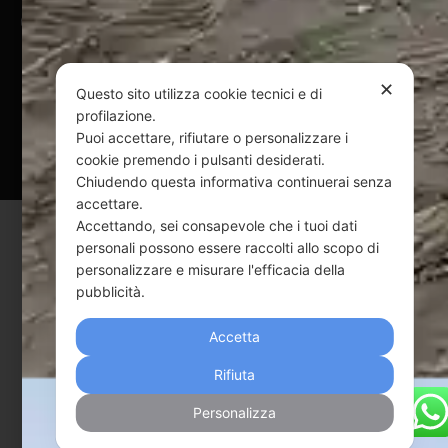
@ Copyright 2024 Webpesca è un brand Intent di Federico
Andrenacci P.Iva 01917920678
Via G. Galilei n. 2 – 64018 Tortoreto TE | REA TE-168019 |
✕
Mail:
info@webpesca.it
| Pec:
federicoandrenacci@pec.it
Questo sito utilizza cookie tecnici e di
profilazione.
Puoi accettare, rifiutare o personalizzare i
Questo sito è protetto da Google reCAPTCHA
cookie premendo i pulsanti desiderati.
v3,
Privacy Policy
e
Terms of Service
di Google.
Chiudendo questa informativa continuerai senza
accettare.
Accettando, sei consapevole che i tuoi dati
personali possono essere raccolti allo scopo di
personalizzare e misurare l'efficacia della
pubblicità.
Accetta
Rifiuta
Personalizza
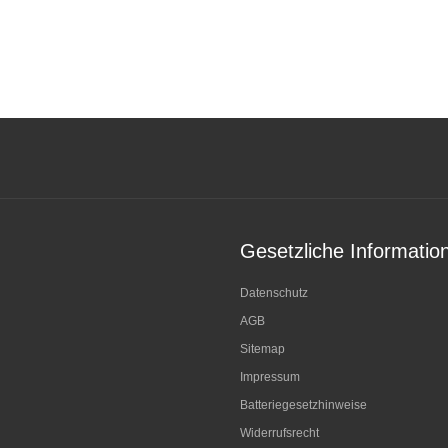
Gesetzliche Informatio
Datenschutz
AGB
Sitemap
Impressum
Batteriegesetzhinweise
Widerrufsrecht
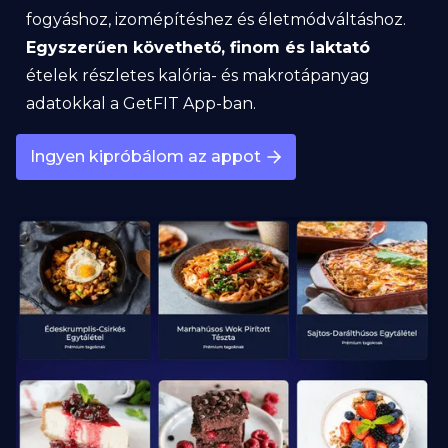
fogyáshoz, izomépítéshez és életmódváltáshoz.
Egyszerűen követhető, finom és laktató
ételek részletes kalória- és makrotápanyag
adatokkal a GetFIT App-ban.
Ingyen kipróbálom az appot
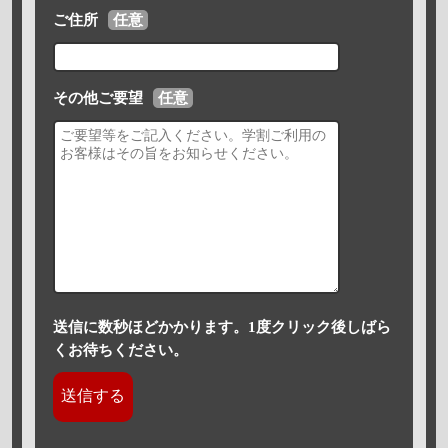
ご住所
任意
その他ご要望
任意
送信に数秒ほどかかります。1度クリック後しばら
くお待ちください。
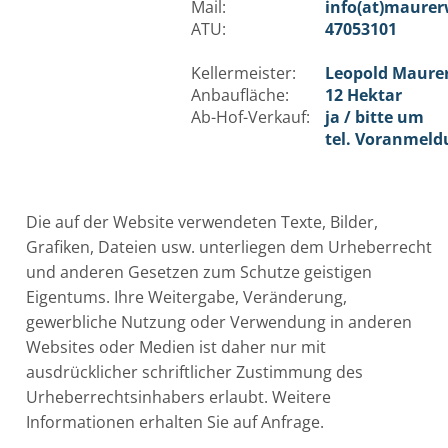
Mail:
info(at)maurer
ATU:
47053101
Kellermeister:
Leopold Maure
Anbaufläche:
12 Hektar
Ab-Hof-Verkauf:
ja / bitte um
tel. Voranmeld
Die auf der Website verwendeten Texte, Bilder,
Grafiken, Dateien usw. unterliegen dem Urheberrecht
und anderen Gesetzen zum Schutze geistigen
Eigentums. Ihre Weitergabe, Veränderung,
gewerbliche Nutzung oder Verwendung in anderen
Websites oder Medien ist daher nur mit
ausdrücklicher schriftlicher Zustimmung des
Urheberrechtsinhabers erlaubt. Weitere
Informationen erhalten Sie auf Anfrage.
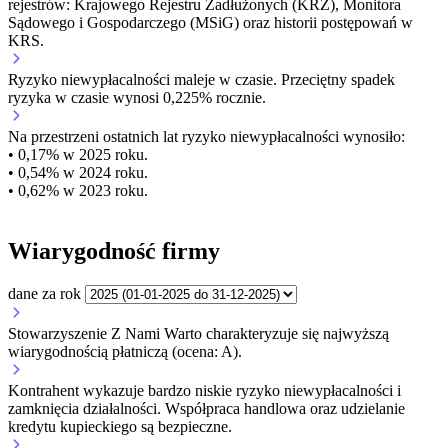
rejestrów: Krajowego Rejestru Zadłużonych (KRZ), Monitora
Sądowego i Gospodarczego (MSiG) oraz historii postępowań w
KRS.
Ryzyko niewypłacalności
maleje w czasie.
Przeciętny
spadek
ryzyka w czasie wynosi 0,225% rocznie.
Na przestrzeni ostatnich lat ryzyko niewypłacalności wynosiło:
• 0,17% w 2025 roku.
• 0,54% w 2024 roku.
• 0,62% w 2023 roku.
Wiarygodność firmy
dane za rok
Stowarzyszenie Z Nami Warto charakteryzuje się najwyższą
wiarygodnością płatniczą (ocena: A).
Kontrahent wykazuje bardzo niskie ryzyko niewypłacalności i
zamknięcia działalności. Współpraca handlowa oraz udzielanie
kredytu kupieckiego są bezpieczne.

[WHAT YOU WILL DO]
In the stretch from the line that contains "rejestrów: Krajowego Rejestru" through the end of the records, substitute "Partner handlowy" for "Kontrahent" and give only those lines, otherwise unchanged.

[TASK RESPONSE]
rejestrów: Krajowego Rejestru Zadłużonych (KRZ), Monitora
Sądowego i Gospodarczego (MSiG) oraz historii postępowań w
KRS.
Ryzyko niewypłacalności
maleje w czasie.
Przeciętny
spadek
ryzyka w czasie wynosi 0,225% rocznie.
Na przestrzeni ostatnich lat ryzyko niewypłacalności wynosiło:
• 0,17% w 2025 roku.
• 0,54% w 2024 roku.
• 0,62% w 2023 roku.
Wiarygodność firmy
dane za rok
Stowarzyszenie Z Nami Warto charakteryzuje się najwyższą
wiarygodnością płatniczą (ocena: A).
Partner handlowy wykazuje bardzo niskie ryzyko niewypłacalności i
zamknięcia działalności. Współpraca handlowa oraz udzielanie
kredytu kupieckiego są bezpieczne.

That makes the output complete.